My preferred way of doing this juggle is to use Virtual PC. The beauty with using Virtual PC for this is that I can configured a completely self-contained environment that has everything I need to represent the project I’m working on. I can quickly replicate it for the next project, change what is unique and be up and running with an environment that is customized specifically for my needs without breaking the first one, which allows me to return to it when needed.

One caveat with using Virtual PC for this: you need a pretty well configured machine to run it on especially if you want to load up resource intensive tools like VSNET, Resharper, etc. I highly recommend a minimum of 8GB of RAM – more if you can get it. In some cases, I’ll have more than one virtual spun up at a time and having LOTS of RAM is essential.

Perhaps the other tip I can offer here is to take the time to organize your virtual images based on O/S and tool sets installed. It will help you to duplicate an environment quickly and customize it to your needs.

Wednesday, June 23, 2010

How Does VSTS Recognize Which Projects Have Test Classes?

I recently ran into an interesting gotcha with VSTS 2010. I added a Library project to my solution that I intended to populate with integration tests. When I created the project, I chose the Class Library template. I then added a class to the project that would represent my test fixture.
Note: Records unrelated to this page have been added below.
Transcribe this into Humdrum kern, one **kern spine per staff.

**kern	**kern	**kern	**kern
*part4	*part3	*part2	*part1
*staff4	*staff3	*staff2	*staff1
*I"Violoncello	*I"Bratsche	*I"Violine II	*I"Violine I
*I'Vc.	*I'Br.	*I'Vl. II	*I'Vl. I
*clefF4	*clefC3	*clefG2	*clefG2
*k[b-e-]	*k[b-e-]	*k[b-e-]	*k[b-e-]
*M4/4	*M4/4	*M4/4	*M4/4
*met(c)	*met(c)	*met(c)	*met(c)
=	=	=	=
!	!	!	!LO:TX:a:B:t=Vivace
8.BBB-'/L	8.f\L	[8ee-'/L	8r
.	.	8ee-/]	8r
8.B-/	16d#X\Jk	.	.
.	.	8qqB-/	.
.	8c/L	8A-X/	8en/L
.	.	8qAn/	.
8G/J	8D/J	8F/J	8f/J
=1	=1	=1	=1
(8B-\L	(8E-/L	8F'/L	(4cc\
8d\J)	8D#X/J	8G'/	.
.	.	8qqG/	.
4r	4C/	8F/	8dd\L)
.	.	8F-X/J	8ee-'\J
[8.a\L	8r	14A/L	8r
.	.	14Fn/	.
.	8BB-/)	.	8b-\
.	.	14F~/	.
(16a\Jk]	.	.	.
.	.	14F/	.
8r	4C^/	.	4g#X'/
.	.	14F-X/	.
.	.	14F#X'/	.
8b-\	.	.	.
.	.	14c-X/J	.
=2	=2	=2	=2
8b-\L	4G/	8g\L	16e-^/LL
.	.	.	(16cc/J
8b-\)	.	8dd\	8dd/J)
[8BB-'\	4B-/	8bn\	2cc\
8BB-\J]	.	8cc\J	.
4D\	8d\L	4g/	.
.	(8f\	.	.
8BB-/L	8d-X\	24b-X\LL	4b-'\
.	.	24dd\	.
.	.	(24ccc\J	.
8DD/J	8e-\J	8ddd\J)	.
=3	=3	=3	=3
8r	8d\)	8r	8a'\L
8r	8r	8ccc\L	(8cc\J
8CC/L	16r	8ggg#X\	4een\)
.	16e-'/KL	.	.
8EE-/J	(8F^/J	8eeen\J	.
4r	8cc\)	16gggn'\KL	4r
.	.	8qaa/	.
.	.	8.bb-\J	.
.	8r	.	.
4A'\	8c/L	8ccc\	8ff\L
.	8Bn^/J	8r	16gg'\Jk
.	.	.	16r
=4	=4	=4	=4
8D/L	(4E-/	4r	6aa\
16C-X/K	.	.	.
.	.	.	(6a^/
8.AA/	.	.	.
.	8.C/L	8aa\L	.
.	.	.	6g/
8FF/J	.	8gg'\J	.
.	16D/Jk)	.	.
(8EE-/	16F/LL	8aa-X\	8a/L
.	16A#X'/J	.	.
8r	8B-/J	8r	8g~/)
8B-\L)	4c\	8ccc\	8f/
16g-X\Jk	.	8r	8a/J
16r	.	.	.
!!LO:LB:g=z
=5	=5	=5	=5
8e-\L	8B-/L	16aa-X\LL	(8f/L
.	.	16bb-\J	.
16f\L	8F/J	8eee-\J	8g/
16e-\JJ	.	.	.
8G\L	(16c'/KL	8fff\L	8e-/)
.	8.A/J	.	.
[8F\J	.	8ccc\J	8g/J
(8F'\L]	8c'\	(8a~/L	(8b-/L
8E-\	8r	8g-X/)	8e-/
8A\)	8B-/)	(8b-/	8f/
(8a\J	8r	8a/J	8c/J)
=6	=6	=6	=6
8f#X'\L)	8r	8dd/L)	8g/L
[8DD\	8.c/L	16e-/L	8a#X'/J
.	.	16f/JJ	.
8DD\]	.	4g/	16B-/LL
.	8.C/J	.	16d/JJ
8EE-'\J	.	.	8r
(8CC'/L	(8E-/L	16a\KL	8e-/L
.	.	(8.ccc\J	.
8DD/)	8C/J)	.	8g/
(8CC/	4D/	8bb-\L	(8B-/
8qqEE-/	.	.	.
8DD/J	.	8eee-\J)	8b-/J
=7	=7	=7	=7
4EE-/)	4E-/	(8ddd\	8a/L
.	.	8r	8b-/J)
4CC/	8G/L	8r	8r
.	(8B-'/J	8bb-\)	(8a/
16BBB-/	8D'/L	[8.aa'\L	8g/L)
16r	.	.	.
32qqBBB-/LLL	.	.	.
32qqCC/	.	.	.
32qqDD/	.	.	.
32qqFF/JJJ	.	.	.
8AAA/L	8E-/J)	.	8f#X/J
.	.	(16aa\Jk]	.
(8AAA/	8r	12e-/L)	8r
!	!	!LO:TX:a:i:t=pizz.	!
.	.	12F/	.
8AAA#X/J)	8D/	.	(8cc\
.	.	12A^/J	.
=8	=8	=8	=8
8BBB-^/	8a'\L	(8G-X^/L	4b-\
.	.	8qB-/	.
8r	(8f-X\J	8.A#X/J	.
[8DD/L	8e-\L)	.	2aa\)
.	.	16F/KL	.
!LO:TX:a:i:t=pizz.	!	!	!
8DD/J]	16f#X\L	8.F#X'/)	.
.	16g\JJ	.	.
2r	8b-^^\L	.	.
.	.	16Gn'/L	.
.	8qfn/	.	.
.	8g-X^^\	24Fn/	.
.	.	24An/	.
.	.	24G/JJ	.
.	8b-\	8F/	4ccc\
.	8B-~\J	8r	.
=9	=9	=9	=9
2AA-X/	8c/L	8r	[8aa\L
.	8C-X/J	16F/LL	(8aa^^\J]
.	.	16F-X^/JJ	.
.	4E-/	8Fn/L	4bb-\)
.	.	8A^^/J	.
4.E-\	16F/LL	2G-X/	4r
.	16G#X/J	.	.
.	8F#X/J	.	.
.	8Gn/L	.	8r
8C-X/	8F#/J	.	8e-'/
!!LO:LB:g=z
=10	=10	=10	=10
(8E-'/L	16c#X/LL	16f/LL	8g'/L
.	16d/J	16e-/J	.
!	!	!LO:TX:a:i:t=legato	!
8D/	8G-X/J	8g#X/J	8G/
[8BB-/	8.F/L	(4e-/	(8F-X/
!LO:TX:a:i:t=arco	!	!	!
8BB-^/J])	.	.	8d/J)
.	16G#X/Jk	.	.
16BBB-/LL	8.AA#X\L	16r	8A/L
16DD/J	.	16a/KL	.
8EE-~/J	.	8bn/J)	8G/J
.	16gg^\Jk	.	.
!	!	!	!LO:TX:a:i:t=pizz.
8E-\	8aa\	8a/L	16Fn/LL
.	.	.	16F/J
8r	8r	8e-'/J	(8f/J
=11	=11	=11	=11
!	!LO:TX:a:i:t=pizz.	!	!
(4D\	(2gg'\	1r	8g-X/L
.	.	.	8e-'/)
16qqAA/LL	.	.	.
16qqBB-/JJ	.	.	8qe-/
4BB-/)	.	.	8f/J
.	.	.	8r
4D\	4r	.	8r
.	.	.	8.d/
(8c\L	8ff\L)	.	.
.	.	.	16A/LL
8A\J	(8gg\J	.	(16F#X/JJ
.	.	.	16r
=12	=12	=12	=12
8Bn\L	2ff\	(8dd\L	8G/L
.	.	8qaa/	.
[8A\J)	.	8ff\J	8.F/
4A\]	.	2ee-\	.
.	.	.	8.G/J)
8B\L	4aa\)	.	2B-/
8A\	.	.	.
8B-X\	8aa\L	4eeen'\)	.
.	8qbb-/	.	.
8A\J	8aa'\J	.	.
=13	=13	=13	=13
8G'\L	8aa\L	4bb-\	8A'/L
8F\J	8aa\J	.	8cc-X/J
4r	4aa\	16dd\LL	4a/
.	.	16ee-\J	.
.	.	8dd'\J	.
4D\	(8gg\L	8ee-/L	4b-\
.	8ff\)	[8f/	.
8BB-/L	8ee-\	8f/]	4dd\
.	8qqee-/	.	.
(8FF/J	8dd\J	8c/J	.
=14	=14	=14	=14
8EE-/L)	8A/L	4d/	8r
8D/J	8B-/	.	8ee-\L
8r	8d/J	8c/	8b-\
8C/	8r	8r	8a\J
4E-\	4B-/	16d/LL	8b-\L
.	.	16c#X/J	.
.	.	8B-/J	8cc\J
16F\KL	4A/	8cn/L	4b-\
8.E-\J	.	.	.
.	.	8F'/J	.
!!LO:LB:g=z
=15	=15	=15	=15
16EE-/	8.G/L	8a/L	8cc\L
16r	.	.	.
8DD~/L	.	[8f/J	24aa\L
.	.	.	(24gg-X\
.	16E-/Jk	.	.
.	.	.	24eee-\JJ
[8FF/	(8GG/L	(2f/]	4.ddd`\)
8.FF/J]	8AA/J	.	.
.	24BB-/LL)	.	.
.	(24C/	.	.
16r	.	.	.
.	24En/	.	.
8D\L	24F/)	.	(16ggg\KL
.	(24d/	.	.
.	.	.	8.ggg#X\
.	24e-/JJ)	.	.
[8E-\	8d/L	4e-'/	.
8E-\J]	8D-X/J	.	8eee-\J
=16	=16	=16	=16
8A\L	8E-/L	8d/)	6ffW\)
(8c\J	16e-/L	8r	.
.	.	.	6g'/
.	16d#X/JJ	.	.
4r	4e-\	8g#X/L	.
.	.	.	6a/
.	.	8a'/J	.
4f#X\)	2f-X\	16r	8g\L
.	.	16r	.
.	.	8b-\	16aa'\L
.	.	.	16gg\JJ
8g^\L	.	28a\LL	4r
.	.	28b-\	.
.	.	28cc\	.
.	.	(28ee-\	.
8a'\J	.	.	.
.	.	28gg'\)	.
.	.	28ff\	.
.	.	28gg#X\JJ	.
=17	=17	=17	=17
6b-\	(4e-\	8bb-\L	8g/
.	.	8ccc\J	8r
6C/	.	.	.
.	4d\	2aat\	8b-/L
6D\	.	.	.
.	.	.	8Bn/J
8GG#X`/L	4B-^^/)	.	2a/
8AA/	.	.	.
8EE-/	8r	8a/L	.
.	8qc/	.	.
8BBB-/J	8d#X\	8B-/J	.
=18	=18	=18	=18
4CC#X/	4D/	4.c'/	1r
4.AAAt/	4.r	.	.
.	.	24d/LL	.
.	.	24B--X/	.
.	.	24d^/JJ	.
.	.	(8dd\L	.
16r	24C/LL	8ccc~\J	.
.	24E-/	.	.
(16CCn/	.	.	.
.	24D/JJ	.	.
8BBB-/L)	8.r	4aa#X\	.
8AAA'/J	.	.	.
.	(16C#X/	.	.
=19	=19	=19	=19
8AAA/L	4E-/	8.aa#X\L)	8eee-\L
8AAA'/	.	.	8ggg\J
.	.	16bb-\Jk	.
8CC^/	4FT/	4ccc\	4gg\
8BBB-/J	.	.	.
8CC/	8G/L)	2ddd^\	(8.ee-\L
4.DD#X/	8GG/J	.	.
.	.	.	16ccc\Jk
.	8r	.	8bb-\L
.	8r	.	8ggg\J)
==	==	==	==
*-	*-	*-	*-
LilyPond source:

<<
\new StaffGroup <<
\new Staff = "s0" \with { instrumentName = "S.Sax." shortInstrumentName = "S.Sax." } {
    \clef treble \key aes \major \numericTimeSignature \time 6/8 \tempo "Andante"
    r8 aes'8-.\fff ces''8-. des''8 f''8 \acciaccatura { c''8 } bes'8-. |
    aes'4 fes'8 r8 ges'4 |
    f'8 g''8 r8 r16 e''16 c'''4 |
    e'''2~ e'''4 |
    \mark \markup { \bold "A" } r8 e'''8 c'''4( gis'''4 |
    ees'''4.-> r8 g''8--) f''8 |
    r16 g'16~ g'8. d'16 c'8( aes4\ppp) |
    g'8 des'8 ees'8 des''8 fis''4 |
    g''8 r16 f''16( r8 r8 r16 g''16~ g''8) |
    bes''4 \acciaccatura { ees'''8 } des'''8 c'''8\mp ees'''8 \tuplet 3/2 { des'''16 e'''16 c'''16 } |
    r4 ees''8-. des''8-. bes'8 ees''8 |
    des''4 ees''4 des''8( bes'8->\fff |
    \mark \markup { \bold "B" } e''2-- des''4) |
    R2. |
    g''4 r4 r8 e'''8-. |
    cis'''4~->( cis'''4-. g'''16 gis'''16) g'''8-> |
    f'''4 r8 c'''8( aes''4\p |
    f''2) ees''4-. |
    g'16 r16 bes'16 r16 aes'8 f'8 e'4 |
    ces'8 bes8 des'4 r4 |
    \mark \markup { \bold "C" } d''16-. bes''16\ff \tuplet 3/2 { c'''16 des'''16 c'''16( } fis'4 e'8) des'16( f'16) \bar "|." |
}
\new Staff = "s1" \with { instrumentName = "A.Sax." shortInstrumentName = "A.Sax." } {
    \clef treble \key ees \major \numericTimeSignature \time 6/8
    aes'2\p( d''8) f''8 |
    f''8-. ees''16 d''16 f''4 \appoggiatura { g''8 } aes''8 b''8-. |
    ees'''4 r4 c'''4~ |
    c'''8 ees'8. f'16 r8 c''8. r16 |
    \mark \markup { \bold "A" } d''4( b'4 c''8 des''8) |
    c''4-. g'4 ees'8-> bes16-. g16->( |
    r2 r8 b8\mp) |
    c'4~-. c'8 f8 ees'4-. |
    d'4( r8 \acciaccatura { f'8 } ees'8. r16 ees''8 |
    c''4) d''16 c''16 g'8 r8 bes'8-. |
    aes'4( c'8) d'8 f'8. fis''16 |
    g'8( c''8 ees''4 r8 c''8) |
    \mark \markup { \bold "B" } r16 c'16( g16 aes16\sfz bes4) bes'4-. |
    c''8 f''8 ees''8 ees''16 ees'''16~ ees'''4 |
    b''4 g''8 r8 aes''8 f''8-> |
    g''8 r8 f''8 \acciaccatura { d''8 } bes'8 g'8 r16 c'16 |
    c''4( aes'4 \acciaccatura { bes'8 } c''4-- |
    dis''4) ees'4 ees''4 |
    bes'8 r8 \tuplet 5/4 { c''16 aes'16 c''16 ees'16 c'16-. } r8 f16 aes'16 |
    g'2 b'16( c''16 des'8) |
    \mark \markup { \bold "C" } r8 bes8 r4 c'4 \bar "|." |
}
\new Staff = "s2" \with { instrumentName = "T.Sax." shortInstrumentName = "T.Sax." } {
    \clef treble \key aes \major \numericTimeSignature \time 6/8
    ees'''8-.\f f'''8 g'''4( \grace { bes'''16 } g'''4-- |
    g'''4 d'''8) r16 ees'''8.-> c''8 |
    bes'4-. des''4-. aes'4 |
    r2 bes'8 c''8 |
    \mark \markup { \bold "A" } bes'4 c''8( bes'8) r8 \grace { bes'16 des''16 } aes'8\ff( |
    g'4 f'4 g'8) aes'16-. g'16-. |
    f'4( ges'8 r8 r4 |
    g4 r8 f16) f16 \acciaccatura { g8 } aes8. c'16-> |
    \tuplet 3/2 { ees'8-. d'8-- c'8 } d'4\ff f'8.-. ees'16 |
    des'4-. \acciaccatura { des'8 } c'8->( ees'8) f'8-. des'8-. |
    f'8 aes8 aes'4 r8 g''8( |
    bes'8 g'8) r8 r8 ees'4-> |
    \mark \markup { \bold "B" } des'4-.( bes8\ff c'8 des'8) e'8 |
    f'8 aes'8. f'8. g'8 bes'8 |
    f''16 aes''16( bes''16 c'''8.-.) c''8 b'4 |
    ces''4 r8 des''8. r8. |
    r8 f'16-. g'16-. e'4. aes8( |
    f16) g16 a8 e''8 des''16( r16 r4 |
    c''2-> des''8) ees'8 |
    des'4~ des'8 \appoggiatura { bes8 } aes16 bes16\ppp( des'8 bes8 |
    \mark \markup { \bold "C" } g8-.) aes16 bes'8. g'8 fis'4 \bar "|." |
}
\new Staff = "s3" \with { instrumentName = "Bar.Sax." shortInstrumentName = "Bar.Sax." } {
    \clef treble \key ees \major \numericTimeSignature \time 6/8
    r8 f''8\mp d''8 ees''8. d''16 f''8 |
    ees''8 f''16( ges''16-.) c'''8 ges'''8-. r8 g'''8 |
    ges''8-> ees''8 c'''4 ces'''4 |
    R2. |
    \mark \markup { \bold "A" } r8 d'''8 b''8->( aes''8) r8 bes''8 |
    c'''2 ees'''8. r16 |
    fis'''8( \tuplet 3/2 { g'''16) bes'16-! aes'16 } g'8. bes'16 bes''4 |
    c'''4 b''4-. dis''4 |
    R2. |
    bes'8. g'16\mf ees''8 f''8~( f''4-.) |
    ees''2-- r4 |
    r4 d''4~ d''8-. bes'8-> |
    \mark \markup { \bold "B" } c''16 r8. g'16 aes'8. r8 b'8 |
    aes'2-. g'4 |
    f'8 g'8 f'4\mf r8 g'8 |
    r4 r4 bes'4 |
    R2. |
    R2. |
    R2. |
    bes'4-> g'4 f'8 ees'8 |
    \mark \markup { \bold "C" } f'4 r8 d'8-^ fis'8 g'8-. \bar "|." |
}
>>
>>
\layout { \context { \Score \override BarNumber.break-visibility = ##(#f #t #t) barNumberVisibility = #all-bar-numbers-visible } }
Expecting VSTS to leverage the [TestClass] attribute that I applied to the class, I went about adding test cases and attributed them with [TestMethod].

When I went to my Test View, the methods that I’d added didn’t show up :(  The problem was that I expected VSTS to behave similarly to NUnit, which reflects over the classes looking for the [TestFixture] attribute to figure out which classes contain tests. VSTS does not do it that way; rather, you have to modify the .csproj file to include a new element

<ProjectTypeGuids>{3AC096D0-A1C2-E12C-1390-A8335801FDAB};{FAE04EC0-301F-11D3-BF4B-00C04F79EFBC}</ProjectTypeGuids>

Once I added that element to the project, the Test View happily found my new tests.

Hope this helps you if you run into a similar problem.